I just bought a house in a small enclave at the edge of the CNWS. Ground floor <ding> Going up! :slight_smile:

That’s a smart purchase, gotpasswords. Even so, it may take a while to clean CNWS up because some really nasty stuff may have been stored there.

My sister and her family have lived a few miles from there for much of the last 30 years. They always used to say that if there was ever a nuclear war with the then-Soviet Union, at least they would never have to worry about the lingering effects of radiation sickness, since several Soviet ICBMs would have CNWS hard-coded in their guidance systems, and would be in the first wave of any attack or counter-attack. At four miles from Ground Zero, you don’t really have to sweat the fine details of survival. :eek:

And, in a real-estate chain reaction, the old airport became available for a spiff new mixed-use redevelopment, not far from downtown. In the interim, some of the (civillian) airport’s hangars are being used to house Austin Studios, a bustling location for moviemaking here in town. Much of what you see in some Robert Rodriguez films has its origins there.

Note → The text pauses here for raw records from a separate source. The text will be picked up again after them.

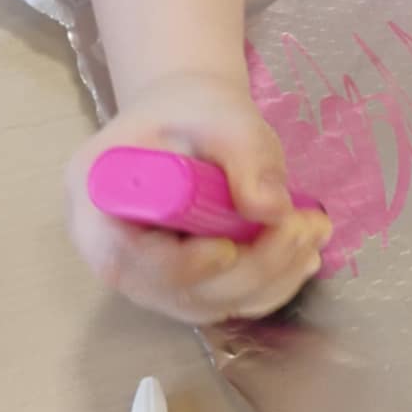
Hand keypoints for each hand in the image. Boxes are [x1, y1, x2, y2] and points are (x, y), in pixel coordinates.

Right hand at [66, 71, 330, 323]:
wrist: (188, 117)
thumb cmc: (191, 108)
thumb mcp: (220, 113)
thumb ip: (244, 154)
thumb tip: (272, 209)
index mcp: (97, 196)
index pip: (123, 256)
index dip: (178, 265)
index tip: (229, 248)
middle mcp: (111, 248)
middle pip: (172, 289)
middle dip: (249, 268)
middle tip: (306, 227)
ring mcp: (145, 274)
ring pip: (205, 303)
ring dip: (268, 280)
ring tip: (314, 233)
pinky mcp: (180, 285)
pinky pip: (223, 301)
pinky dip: (269, 285)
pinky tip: (303, 253)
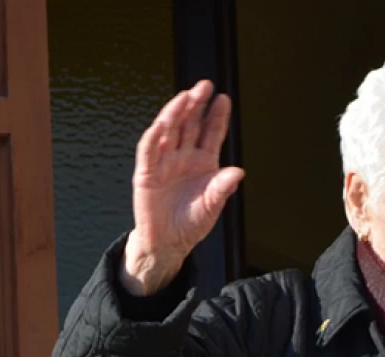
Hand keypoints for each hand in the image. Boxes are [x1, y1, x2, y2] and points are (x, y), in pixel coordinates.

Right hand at [120, 80, 245, 295]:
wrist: (167, 243)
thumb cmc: (190, 224)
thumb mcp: (211, 207)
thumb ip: (222, 189)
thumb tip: (238, 172)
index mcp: (203, 162)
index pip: (211, 133)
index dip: (217, 116)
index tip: (224, 99)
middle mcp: (183, 157)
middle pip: (189, 125)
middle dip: (196, 105)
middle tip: (204, 86)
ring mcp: (164, 162)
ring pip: (169, 131)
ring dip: (175, 113)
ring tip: (185, 97)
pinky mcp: (146, 173)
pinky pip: (149, 151)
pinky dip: (154, 138)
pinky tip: (161, 125)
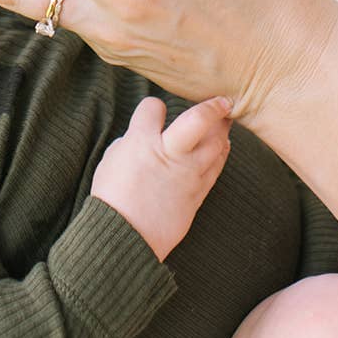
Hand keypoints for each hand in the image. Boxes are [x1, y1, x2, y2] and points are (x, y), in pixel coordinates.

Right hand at [90, 95, 231, 260]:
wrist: (126, 236)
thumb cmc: (113, 198)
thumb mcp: (113, 159)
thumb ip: (133, 141)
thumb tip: (146, 135)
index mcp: (142, 141)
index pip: (153, 108)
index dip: (153, 108)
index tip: (154, 112)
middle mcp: (170, 153)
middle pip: (199, 121)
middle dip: (213, 107)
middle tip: (222, 100)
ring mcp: (188, 174)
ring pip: (216, 144)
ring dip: (221, 131)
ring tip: (224, 122)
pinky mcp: (198, 193)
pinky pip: (216, 167)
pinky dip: (220, 154)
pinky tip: (222, 147)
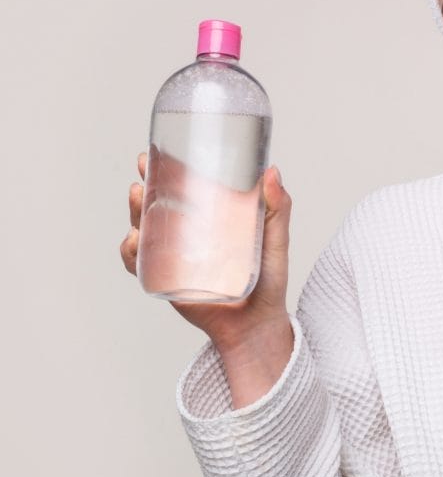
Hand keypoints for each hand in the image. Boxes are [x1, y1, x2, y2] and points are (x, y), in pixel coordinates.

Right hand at [121, 151, 292, 353]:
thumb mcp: (276, 239)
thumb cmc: (269, 280)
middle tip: (144, 170)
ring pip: (144, 230)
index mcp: (213, 218)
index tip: (158, 152)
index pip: (185, 189)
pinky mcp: (166, 280)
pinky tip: (133, 240)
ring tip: (138, 197)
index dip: (168, 170)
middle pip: (158, 205)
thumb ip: (278, 208)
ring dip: (134, 212)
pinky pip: (139, 264)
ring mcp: (174, 256)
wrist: (256, 323)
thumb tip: (272, 171)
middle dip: (145, 186)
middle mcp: (189, 234)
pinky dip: (130, 251)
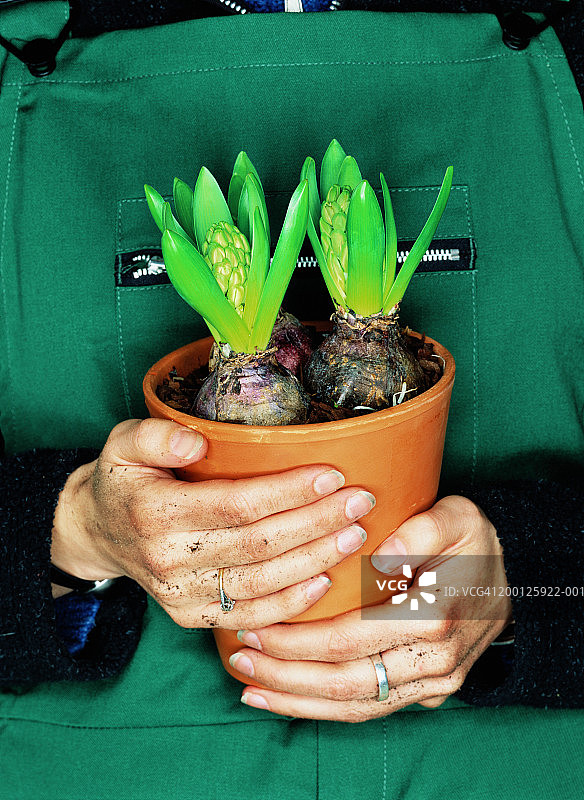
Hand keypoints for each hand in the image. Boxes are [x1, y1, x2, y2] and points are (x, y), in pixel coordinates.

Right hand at [51, 418, 375, 628]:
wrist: (99, 533)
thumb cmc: (124, 481)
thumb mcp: (123, 443)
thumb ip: (155, 436)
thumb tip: (196, 441)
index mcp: (154, 513)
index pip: (236, 504)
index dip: (288, 492)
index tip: (332, 475)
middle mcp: (169, 560)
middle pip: (258, 544)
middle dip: (316, 522)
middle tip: (361, 501)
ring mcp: (181, 595)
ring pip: (261, 583)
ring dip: (314, 560)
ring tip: (355, 534)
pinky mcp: (191, 616)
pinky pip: (248, 615)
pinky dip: (290, 604)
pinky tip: (324, 581)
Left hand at [228, 496, 512, 720]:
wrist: (510, 575)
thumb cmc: (472, 541)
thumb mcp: (458, 515)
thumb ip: (422, 530)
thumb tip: (380, 551)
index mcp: (435, 617)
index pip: (350, 641)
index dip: (298, 640)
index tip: (257, 628)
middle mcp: (435, 662)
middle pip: (347, 683)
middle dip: (287, 676)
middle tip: (241, 660)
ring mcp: (434, 684)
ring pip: (357, 706)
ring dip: (299, 702)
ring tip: (252, 690)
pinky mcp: (429, 692)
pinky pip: (372, 709)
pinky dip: (327, 711)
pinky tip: (289, 703)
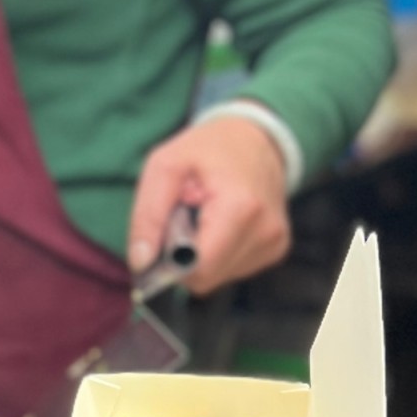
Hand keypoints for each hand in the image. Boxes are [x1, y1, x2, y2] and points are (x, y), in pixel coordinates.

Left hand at [128, 114, 291, 296]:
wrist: (256, 137)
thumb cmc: (209, 148)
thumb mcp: (165, 165)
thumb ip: (148, 215)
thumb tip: (141, 261)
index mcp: (241, 208)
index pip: (199, 269)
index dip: (171, 263)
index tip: (164, 237)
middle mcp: (265, 231)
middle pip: (207, 278)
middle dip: (185, 257)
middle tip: (184, 219)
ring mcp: (274, 243)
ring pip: (218, 277)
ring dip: (202, 255)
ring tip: (204, 217)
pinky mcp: (276, 249)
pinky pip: (234, 269)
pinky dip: (218, 253)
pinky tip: (219, 225)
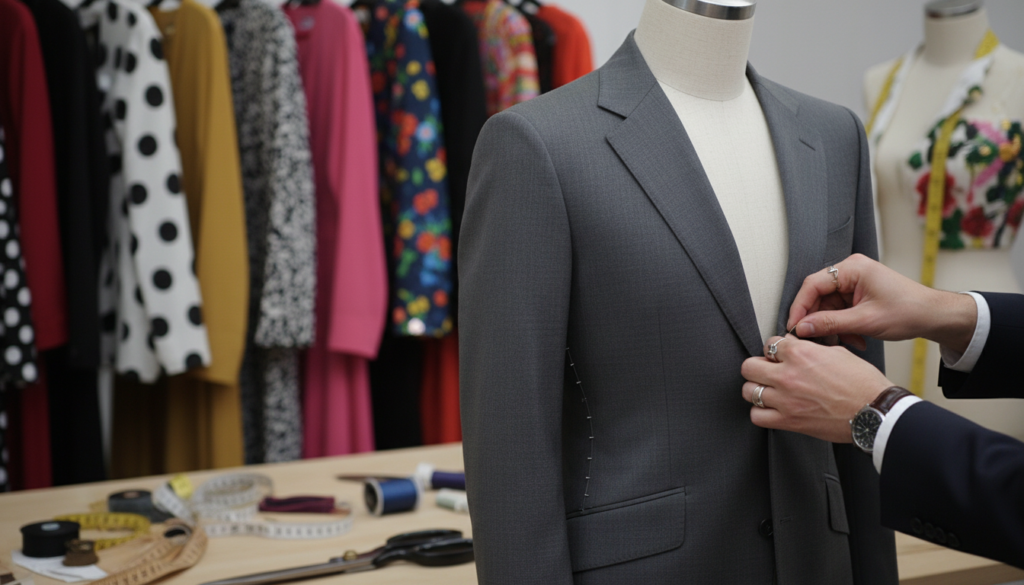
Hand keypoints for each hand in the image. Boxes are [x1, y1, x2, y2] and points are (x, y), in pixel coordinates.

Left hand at [740, 335, 891, 442]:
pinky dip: (760, 412)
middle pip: (749, 366)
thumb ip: (810, 349)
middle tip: (767, 371)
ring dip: (756, 389)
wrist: (874, 411)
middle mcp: (787, 375)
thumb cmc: (862, 383)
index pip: (769, 344)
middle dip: (758, 366)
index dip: (775, 349)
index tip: (779, 355)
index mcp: (800, 354)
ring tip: (767, 390)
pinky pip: (757, 416)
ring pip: (748, 391)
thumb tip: (796, 346)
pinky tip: (770, 409)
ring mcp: (785, 400)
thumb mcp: (837, 353)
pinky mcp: (789, 421)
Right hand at [787, 254, 975, 353]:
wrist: (934, 316)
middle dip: (818, 320)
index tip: (794, 326)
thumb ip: (830, 323)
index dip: (800, 307)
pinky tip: (854, 338)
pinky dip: (843, 327)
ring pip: (828, 307)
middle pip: (819, 296)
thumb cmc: (909, 310)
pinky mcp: (858, 295)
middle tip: (814, 339)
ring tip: (844, 341)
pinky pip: (840, 311)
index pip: (813, 285)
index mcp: (852, 269)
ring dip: (833, 327)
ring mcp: (854, 284)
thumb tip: (802, 327)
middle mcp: (851, 272)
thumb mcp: (865, 321)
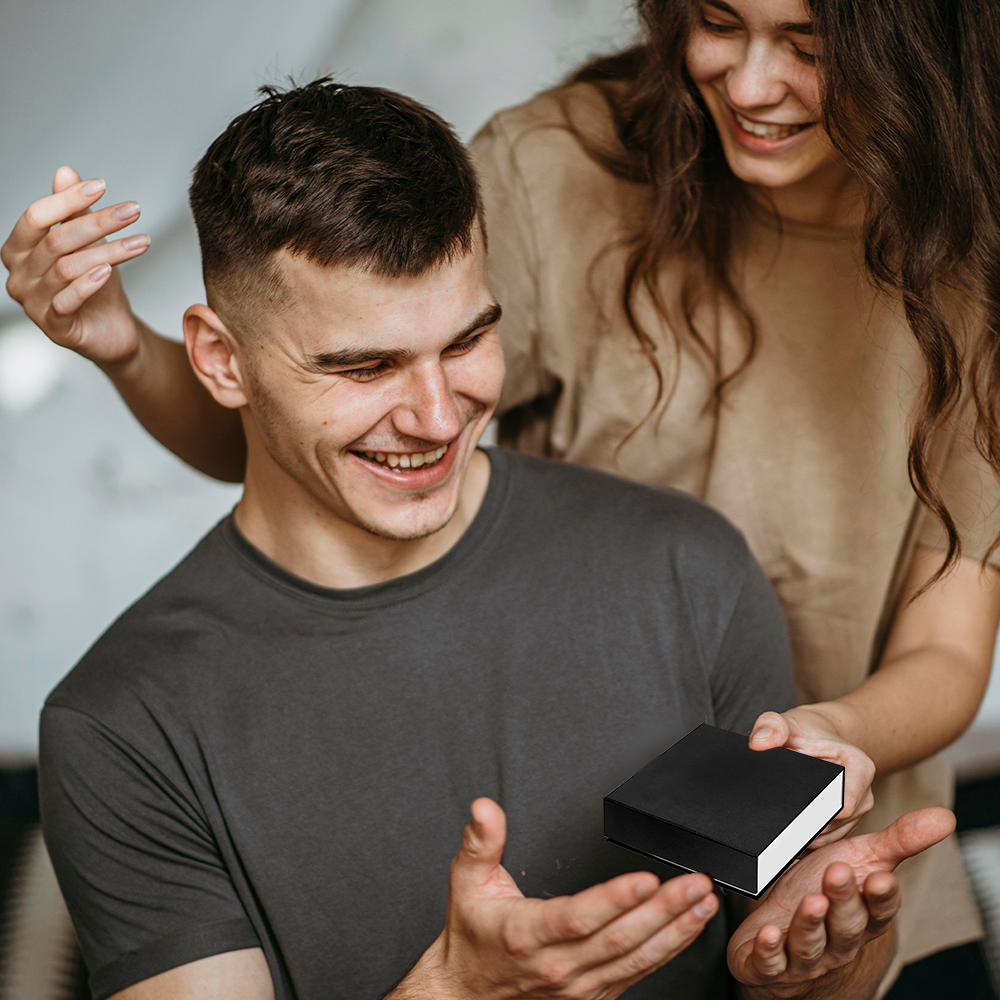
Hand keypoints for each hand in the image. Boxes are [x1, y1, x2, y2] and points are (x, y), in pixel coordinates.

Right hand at [2, 166, 146, 366]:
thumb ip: (73, 212)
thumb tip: (65, 172)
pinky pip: (66, 301)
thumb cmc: (96, 285)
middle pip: (56, 240)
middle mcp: (18, 275)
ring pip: (66, 268)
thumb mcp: (88, 244)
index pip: (36, 217)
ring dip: (108, 252)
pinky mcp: (54, 327)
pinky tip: (108, 271)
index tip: (102, 185)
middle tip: (133, 211)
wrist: (113, 329)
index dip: (68, 199)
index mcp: (18, 250)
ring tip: (141, 242)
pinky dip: (88, 284)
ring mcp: (33, 303)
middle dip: (98, 223)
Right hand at [396, 798, 719, 999]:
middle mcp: (558, 965)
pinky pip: (636, 973)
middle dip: (664, 910)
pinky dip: (666, 951)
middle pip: (620, 938)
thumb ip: (480, 841)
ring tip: (702, 904)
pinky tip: (685, 930)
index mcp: (528, 933)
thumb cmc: (473, 937)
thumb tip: (485, 808)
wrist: (465, 995)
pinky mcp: (593, 995)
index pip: (579, 916)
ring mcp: (579, 985)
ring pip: (635, 959)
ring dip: (675, 931)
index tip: (646, 879)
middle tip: (695, 885)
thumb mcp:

What’s the status o Governor’s Island in NY Harbor? It’s been closed for, what, 13 years now?

That’s “status of” though I suppose o is a suitable alternative.

It’s only being used for recreation. From http://en.wikipedia.org/wiki/Governor’s_Island:

Ahh… You have confirmed what I considered in another base closing thread:

While reading that thread, I decided to take a look at satellite/aerial photos and found this:

Before:
Navy Nuclear Power School in Orlando as it was (the two “Y” shaped buildings).

After:
Totally unrecognizable empty land, being prepared for jiggs’ McMansions.

Kind of makes me want to shed a tear – I’m not that old. Hell, they had just finished building that skinny building to the left of the two Ys when I got there – it’s where they had the “pre school” where you got up to speed on math and physics before getting into the good stuff.

It’s like finding out that they tore down your high school :frowning:

Oh man as a one time nuc, and having gone to boot camp in Orlando that bums me out too.

I also spent time in Philadelphia at the shipyards. I know that the one end of the base with the huge drydocks (big enough for an aircraft carrier) was sold and is in operation as a private shipyard.

Not positive but from what I heard there is still a roundy round going with what to do with the rest of the base along prime waterfront property. I remember that there was some toxic messes to be attened to that nobody wants to pay for. And every body has a different idea for what to do with the land and so nobody can get anything done.